L’indomani, sempre sulle pagine del quotidiano di via Solferino, è giunto il rimbrotto di Antonio Polito. “Peccato che negli ultimi dieci anni tutti i ministri dell’Agricoltura che si sono succeduti, da Pecoraro Scanio ad Alemanno, abbiano deliberatamente arrecato questo danno all’Italia. E Corrado Clini – scriveva l’editorialista –, che è stato direttore generale del ministero dell’Ambiente dal 1990 forse poteva segnalarcelo prima, questo grave danno”.
Ancora più severo il commento di Greenpeace. “Non solo la gestione Clini sugli Ogm, conclusasi nel 1999, è stata un far west delle sperimentazioni (in quell’anno le sperimentazioni in corso erano 182 per un totale di 121 ettari, precipitate a 38 su 3,87 ettari nel 2000, dopo una seria e attenta valutazione sui dossier relativi al programma), ma anche i miracoli sugli Ogm proclamati dalle aziende del biotech sono stati dei veri e propri flop. La stragrande maggioranza dei prodotti biotech in commercio, attualmente soia, mais, cotone e colza, hanno una caratteristica principale: sono resistenti alle sostanze chimiche che le stesse aziende producono e vogliono vendere. I prodotti geneticamente modificati – osserva ancora Greenpeace – stanno causando lo sviluppo di piante infestanti resistenti agli erbicidi costringendo gli agricoltori che ne fanno uso a ricorrere a quantità sempre maggiori di erbicidi e sostanze tossiche sulle coltivazioni”.
Queste le posizioni, ma cosa avviene nel mondo?
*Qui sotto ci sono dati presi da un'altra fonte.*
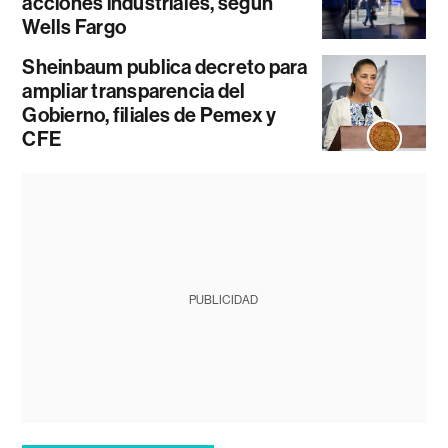
acciones industriales, según
Wells Fargo
Sheinbaum publica decreto para
ampliar transparencia del
Gobierno, filiales de Pemex y
CFE
PUBLICIDAD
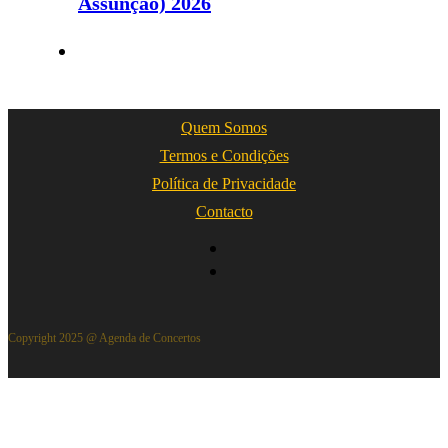
Assunção) 2026
Quem Somos
Termos e Condições
Política de Privacidade
Contacto
Copyright 2025 @ Agenda de Concertos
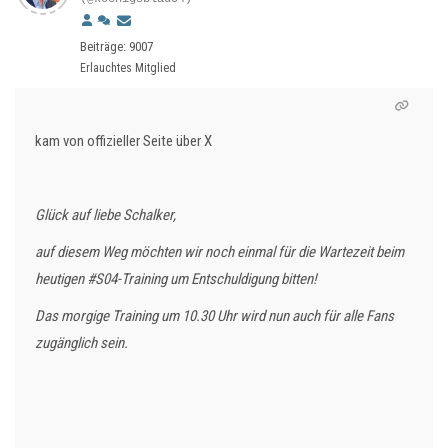
Beiträge: 9007
Erlauchtes Mitglied
kam von offizieller Seite über X
Glück auf liebe Schalker,
auf diesem Weg möchten wir noch einmal für die Wartezeit beim
heutigen #S04-Training um Entschuldigung bitten!
Das morgige Training um 10.30 Uhr wird nun auch für alle Fans
zugänglich sein.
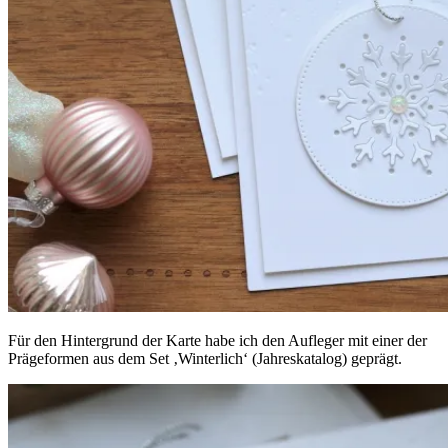
Für den Hintergrund der Karte habe ich den Aufleger mit einer der
Prägeformen aus dem Set ‚Winterlich‘ (Jahreskatalog) geprägt.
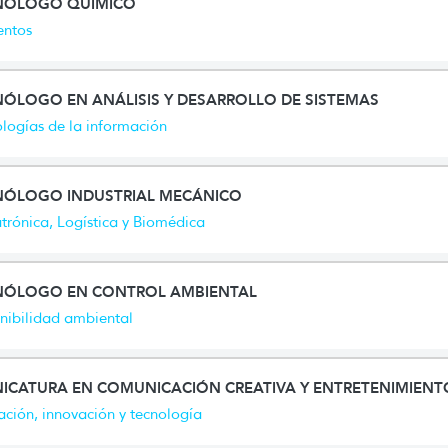
NÓLOGO QUÍMICO
entos
NÓLOGO EN ANÁLISIS Y DESARROLLO DE SISTEMAS
logías de la información
NÓLOGO INDUSTRIAL MECÁNICO
rónica, Logística y Biomédica
NÓLOGO EN CONTROL AMBIENTAL
nibilidad ambiental
ICATURA EN COMUNICACIÓN CREATIVA Y ENTRETENIMIENTO
ción, innovación y tecnología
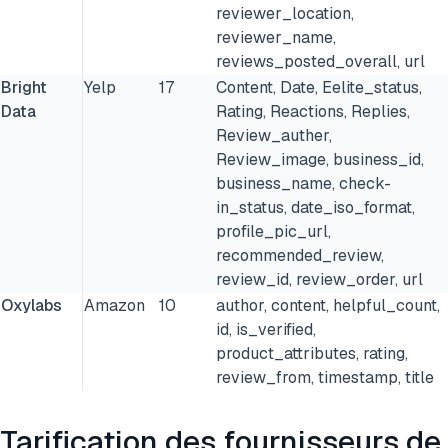
reviewer_location,
reviewer_name,
reviews_posted_overall, url
Bright
Yelp
17
Content, Date, Eelite_status,
Data
Rating, Reactions, Replies,
Review_auther,
Review_image, business_id,
business_name, check-
in_status, date_iso_format,
profile_pic_url,
recommended_review,
review_id, review_order, url
Oxylabs
Amazon
10
author, content, helpful_count,
id, is_verified,
product_attributes, rating,
review_from, timestamp, title
Tarification des fournisseurs de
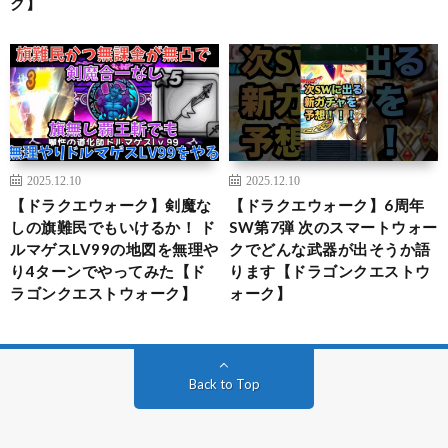
ク】
2025.12.10
2025.12.10
【ドラクエウォーク】剣魔な
【ドラクエウォーク】6周年
しの旗難民でもいけるか！ ド
SW第7弾 次のスマートウォー
ルマゲスLV99の地図を無理や
クでどんな武器が出そうか語
り4ターンでやってみた【ド
ります【ドラゴンクエストウ
ラゴンクエストウォーク】
ォーク】
Back to Top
Stando al rapporto Global Status Biotech/GM Crops 2011 sarebbero 29 i Paesi che autorizzano gli Ogm, in particolare Stati Uniti, Brasile e India per un incremento di superficie coltivata pari all’8% rispetto al 2010. Nell’Unione europea (dove vige una direttiva complessa e non propriamente “comune”) la superficie utilizzata per gli Ogm è cresciuta del 25%, ma sono solo Spagna (Paese leader nel settore del mais), Portogallo, Slovacchia, Repubblica Ceca, Romania e Polonia. La Francia è contraria, la Gran Bretgna negli ultimi tempi è apparsa più possibilista mentre la Germania ha permesso le sperimentazioni della multinazionale (di casa) Basf sulle patate, che però non ha avuto un gran successo commerciale. In questo senso altri problemi hanno riguardato ancora la Basf: ad esempio nel 2011 l’India ha respinto l’autorizzazione della melanzana Ogm, nel settembre dello stesso anno è stata la Cina a sospendere la commercializzazione di riso geneticamente modificato e altrettanto hanno fatto Filippine e Thailandia.
In Italia le Regioni, gli agricoltori e i cittadini hanno più volte espresso la contrarietà agli Ogm. Al di là delle contrapposizioni fautori-detrattori un sondaggio commissionato dalla Coldiretti ha non molto tempo fa evidenziato come il 71% degli italiani non siano affatto favorevoli alle coltivazioni geneticamente modificate.